Tuesday, 8 August 2017

Islands And Planets

Once, unexplored islands and even undiscovered continents played the same role in fiction as other planets. There was a time before real world explorers had penetrated north or south of cerain latitudes. The destination of Lemuel Gulliver's fourth voyage could be described as (not the Planet of the Apes but) the Island of the Horses. See image.

There were also the depths of the oceans, the centre of the Earth, darkest Africa and the upper atmosphere. In a Conan Doyle story, an aviator finds himself flying above one of the deadly denizens of the upper atmosphere...

Retro-sf restored the habitable Venus and Mars:

The Sky People by SM Stirling;
In The Courts Of The Crimson Kings by SM Stirling;
Old Mars, Eds., George RR Martin & Gardner Dozois -

- so maybe it can go back further to the unexplored Earth?

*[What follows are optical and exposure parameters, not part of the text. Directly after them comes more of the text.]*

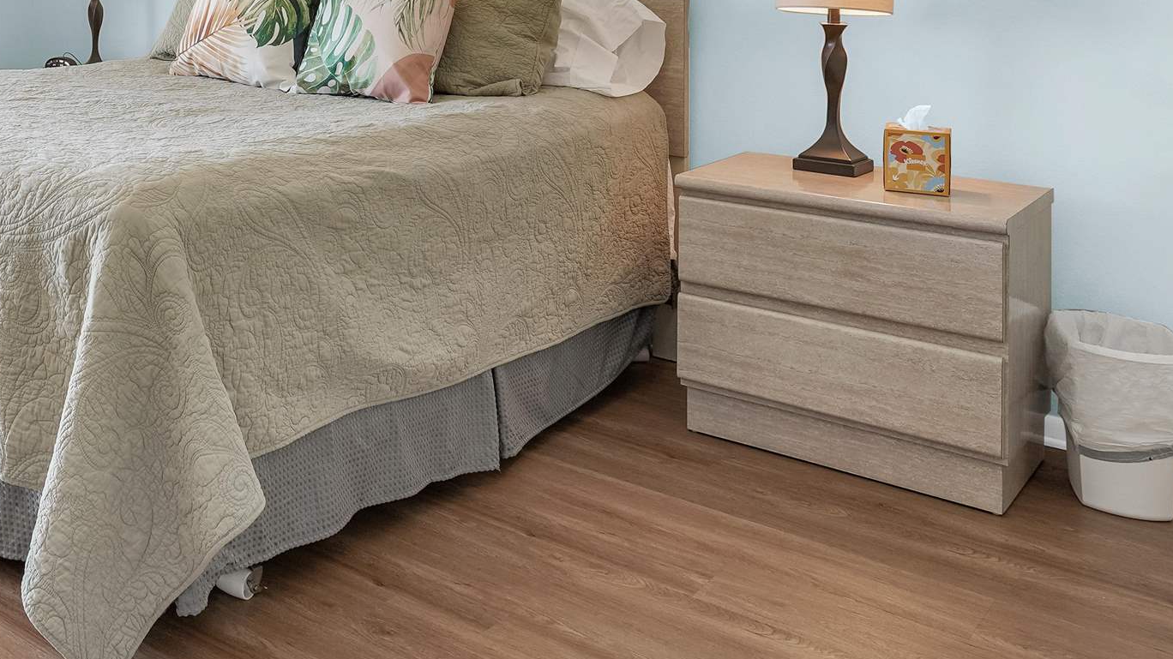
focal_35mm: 40
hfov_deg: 44.5
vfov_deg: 27.1
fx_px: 1244
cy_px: -75
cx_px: 56
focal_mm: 17
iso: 100
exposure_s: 1/6
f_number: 8
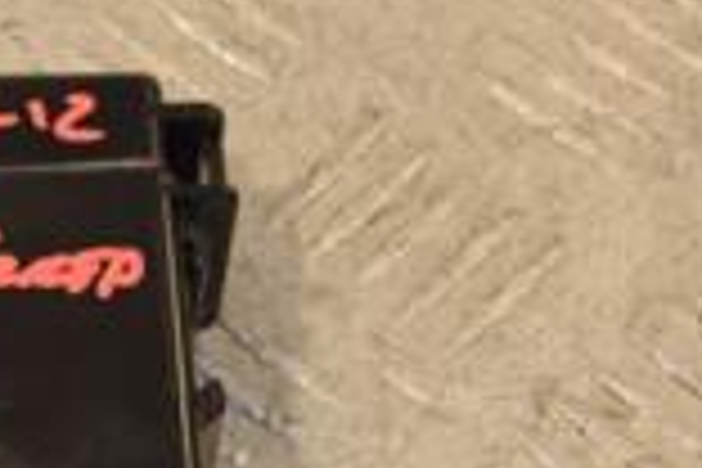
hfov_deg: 8.6
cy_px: 364
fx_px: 4504
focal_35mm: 231
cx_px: -508
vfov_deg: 5.9
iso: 800
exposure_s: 1/200
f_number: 7.1
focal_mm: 40
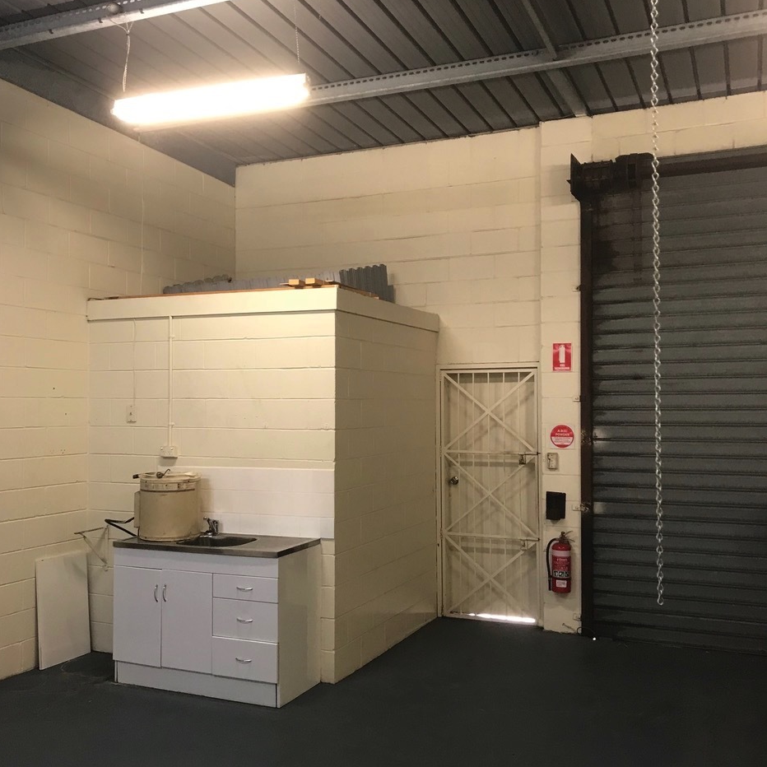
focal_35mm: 34
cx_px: 374
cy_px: 399
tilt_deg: +1.3
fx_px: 852
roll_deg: +0.2
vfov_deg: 48.4
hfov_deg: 48.4
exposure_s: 1/20
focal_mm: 3.99
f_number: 1.8
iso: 40
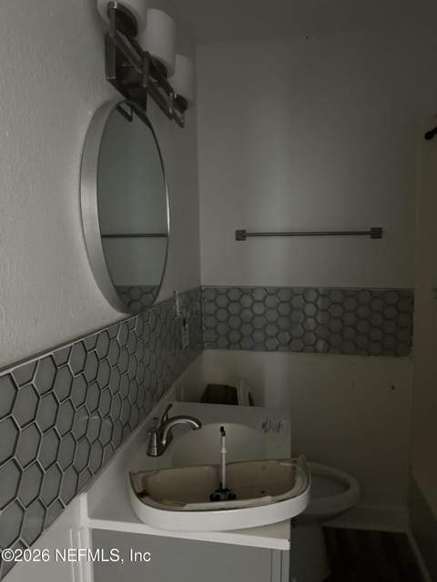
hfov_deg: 53.1
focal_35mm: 26
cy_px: 291
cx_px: 218
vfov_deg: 67.3
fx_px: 438
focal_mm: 5.7
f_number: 1.5
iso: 640
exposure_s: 1/30
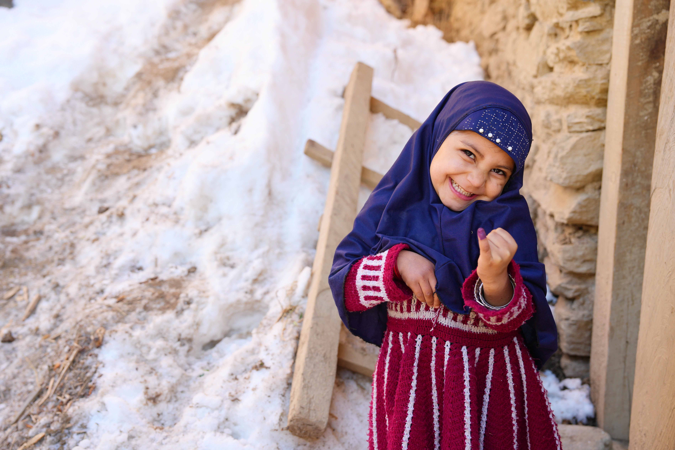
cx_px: 338
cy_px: 225
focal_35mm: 40
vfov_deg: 33.4
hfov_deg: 48.5
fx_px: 750
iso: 125
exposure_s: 1/160
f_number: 4
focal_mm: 40
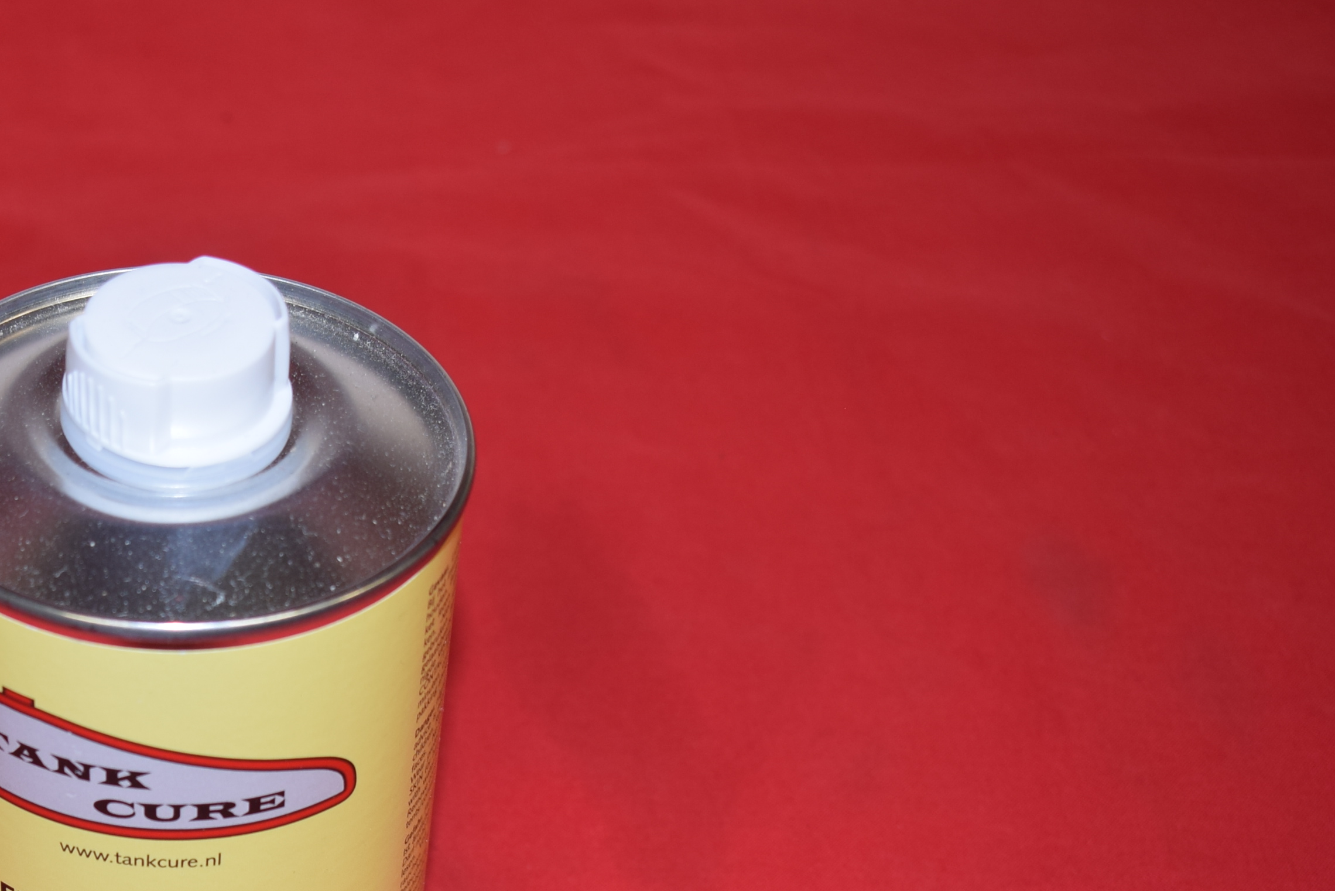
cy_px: 864
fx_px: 2633
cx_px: 159
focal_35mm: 71
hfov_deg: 27.5
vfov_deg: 18.7
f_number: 5
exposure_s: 1/25
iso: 160
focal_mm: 24
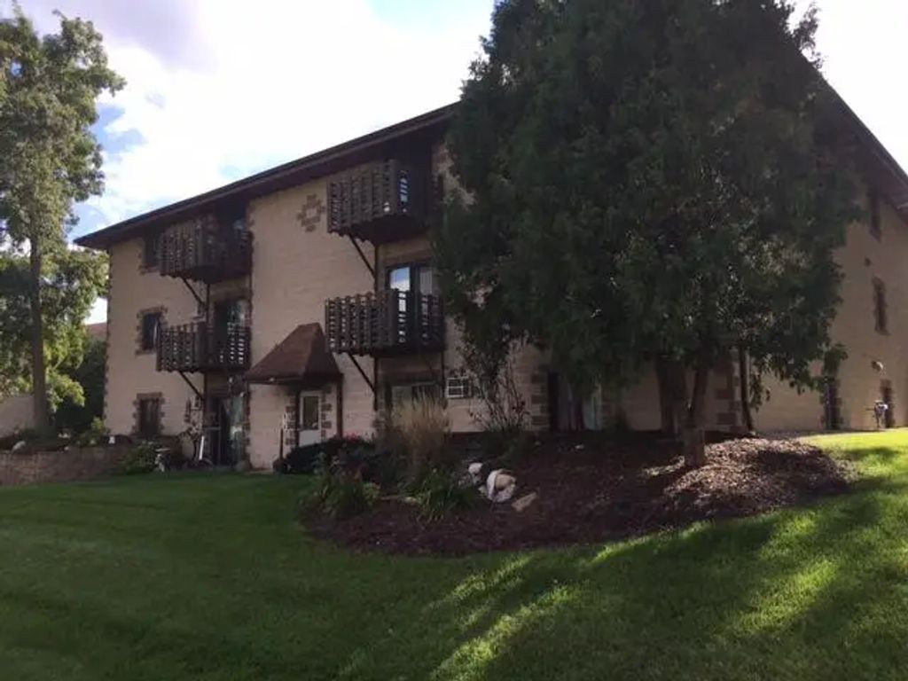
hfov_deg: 61.7
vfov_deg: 48.2
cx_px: 454
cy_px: 340
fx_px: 761
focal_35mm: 29
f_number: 2.2
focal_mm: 4.15
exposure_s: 1/668
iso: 25
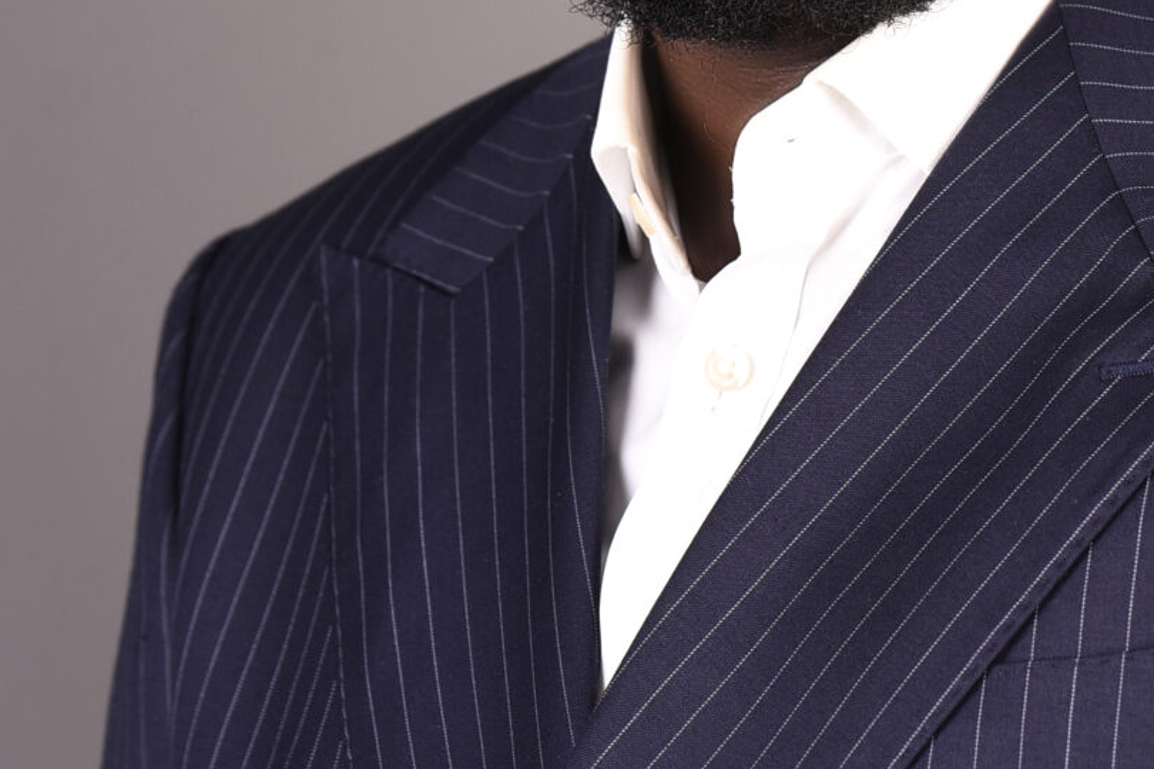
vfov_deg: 8.7
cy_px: 51
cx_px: 972
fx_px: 5064
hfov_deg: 12.9
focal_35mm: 158
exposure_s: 1/160
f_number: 4.5
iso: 160
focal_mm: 50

Needless to say, our main man, Poul Anderson, would have revelled in such an environment.

1 comment:

Sean M. Brooks said...

Kaor, Paul!

I've read Jonathan Swif's GULLIVER'S TRAVELS with great pleasure. I find Swifts Island of the Horses a more satisfactory satire than the Planet of the Apes. Because Swift was so fierce and unrelenting in his criticizing of the follies, vices, crimes, of mankind.

I have read some of the classic stories involving the depths of the oceans, exploring deep into the Earth, and lost civilizations in Africa. Such as Verne's 20,000 LEAGUES UNDER THE SEA, JOURNEY TO THE CENTER OF THE EARTH; and H. Rider Haggard's tales set in Africa, such as KING SOLOMON'S MINES, SHE, NADA THE LILY, etc.; and Kipling's as "As Easy As ABC."

And I loved Stirling's two "retro-SF" books. We cam still have SF set on Venus or Mars, both terraformed or not.